:: Required actions ::
A. In the passage on democratic reform, what does Mark Trophy name as the trickiest part of community engagement and deliberative dialogue?
B. Rewrite the passage on democratic reform from "He points out" to "here in the UK?", changing every "reform" to "renewal".

:: Passage for review ::
........

He points out that there are many instances of this already working around the world and it can be a sort of start-up test-bed way to try reform without scaring people and schedules alike with the sheer weight of what true systemic reform might involve.
“If we think democracy should be about how power is exercised and not simply how it is gained, our system does need root and branch reform” he says but that: “opponents of reform can credibly argue” and have “that any Government pursuing the whole agenda would have little time for the kind of things most people care about.” A very handy argument for the status quo lovers. Sliiiightly illustrated by Brexit. What the hell else has happened for the electorate from government in the last three years here in the UK?
Deliberative democratic projects do have their detractors I think, seen as another suspicious thing from liberals, but they are a potentially more inclusive nation level community idea and would take comparatively little to set up.
“The trickiest part of community engagement and deliberative dialogue is accountability, and the burden of it” says Mark Trophy, founder of the Australian Studies Network. But, he says, it can work. “If you own the idea, you will drive it. You will make sure it works. The idea that someone can take responsibility for their own learning is an extra benefit of doing this type of work.”

........

:: Supplied data ::
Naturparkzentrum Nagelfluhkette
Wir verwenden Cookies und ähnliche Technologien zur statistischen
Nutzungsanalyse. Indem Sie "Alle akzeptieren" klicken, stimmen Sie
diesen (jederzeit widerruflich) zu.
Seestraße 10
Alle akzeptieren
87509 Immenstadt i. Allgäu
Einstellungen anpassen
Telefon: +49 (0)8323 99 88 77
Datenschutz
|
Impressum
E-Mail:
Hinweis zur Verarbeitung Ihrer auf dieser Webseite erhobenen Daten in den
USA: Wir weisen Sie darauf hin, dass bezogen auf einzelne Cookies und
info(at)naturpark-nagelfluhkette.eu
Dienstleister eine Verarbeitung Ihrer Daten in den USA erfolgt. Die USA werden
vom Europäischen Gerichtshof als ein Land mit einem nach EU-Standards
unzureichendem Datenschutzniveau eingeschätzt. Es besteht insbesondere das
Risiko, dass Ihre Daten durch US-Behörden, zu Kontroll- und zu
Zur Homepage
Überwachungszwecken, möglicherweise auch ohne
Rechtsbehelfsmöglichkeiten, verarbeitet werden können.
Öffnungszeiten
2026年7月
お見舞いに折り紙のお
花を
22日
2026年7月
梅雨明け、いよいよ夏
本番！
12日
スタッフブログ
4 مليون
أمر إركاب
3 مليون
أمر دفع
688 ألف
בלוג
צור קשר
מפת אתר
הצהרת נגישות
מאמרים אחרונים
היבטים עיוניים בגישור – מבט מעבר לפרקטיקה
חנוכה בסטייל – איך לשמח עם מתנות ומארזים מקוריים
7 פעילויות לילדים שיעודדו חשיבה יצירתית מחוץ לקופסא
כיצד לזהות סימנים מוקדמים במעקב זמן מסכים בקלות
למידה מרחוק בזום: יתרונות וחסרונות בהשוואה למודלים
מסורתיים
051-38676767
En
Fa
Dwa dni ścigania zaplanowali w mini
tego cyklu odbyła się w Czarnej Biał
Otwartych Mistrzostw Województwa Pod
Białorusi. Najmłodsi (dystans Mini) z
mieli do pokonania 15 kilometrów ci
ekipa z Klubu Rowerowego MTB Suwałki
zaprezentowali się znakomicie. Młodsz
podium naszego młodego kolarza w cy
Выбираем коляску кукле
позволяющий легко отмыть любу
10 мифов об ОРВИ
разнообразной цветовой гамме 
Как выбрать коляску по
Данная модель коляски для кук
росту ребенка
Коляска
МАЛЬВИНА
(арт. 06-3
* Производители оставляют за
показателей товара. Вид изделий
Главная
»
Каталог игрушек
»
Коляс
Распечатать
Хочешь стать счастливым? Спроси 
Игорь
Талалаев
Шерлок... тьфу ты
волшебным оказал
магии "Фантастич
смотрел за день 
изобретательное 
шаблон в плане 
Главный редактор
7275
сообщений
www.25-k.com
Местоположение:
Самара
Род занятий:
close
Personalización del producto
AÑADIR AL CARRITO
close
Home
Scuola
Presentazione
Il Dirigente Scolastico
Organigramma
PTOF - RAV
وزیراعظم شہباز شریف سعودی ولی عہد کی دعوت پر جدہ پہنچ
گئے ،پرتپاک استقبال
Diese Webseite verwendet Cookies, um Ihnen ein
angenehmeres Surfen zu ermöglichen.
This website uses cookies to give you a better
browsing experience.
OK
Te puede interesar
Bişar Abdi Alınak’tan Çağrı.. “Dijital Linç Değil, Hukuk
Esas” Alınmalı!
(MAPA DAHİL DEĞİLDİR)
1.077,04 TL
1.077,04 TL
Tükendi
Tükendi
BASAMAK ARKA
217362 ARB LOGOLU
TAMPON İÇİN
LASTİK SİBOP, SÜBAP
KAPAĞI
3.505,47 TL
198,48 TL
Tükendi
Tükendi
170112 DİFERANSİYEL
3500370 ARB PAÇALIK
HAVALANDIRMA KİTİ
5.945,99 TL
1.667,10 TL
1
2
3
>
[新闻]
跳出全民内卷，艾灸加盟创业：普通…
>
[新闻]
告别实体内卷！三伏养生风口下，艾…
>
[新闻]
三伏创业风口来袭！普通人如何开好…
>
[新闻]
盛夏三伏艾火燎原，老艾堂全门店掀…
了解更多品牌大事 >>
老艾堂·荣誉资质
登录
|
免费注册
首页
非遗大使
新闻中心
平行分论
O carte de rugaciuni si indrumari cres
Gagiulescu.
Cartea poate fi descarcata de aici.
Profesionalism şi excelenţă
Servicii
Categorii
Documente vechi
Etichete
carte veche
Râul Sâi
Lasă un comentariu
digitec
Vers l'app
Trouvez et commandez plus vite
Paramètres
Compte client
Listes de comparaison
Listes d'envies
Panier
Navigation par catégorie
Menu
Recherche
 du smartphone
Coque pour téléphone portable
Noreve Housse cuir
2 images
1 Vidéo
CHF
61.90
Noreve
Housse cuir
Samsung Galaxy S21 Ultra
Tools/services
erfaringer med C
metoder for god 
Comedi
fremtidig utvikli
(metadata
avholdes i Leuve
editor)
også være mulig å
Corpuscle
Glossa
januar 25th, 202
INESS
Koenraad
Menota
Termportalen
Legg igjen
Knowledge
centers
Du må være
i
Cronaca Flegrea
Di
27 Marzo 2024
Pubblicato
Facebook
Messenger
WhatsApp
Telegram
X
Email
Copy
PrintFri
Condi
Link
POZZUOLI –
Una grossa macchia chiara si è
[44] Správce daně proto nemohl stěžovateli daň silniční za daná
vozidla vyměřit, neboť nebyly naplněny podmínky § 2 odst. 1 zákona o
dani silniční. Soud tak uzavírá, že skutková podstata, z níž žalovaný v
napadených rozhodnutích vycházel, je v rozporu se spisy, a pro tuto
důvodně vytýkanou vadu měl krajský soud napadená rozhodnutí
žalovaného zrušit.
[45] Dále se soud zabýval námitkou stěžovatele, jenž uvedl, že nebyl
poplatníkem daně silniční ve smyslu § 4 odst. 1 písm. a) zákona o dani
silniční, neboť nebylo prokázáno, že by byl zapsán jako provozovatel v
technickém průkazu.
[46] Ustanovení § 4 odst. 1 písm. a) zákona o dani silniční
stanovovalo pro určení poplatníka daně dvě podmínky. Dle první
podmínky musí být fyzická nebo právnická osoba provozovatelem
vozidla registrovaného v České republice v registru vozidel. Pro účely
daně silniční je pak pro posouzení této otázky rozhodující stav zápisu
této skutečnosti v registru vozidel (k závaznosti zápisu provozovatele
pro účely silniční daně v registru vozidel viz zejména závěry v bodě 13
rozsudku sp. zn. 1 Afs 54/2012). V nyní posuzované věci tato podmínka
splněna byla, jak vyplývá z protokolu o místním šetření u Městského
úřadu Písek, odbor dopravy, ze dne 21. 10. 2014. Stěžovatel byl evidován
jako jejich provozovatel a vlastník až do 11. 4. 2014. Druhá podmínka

........

:: Set of answers ::
A. Accountability, and the burden of it.

B.
He points out that there are many instances of this already working around the world and it can be a sort of start-up test-bed way to try renewal without scaring people and schedules alike with the sheer weight of what true systemic renewal might involve.
“If we think democracy should be about how power is exercised and not simply how it is gained, our system does need root and branch renewal” he says but that: “opponents of renewal can credibly argue” and have “that any Government pursuing the whole agenda would have little time for the kind of things most people care about.” A very handy argument for the status quo lovers. Sliiiightly illustrated by Brexit. What the hell else has happened for the electorate from government in the last three years here in the UK?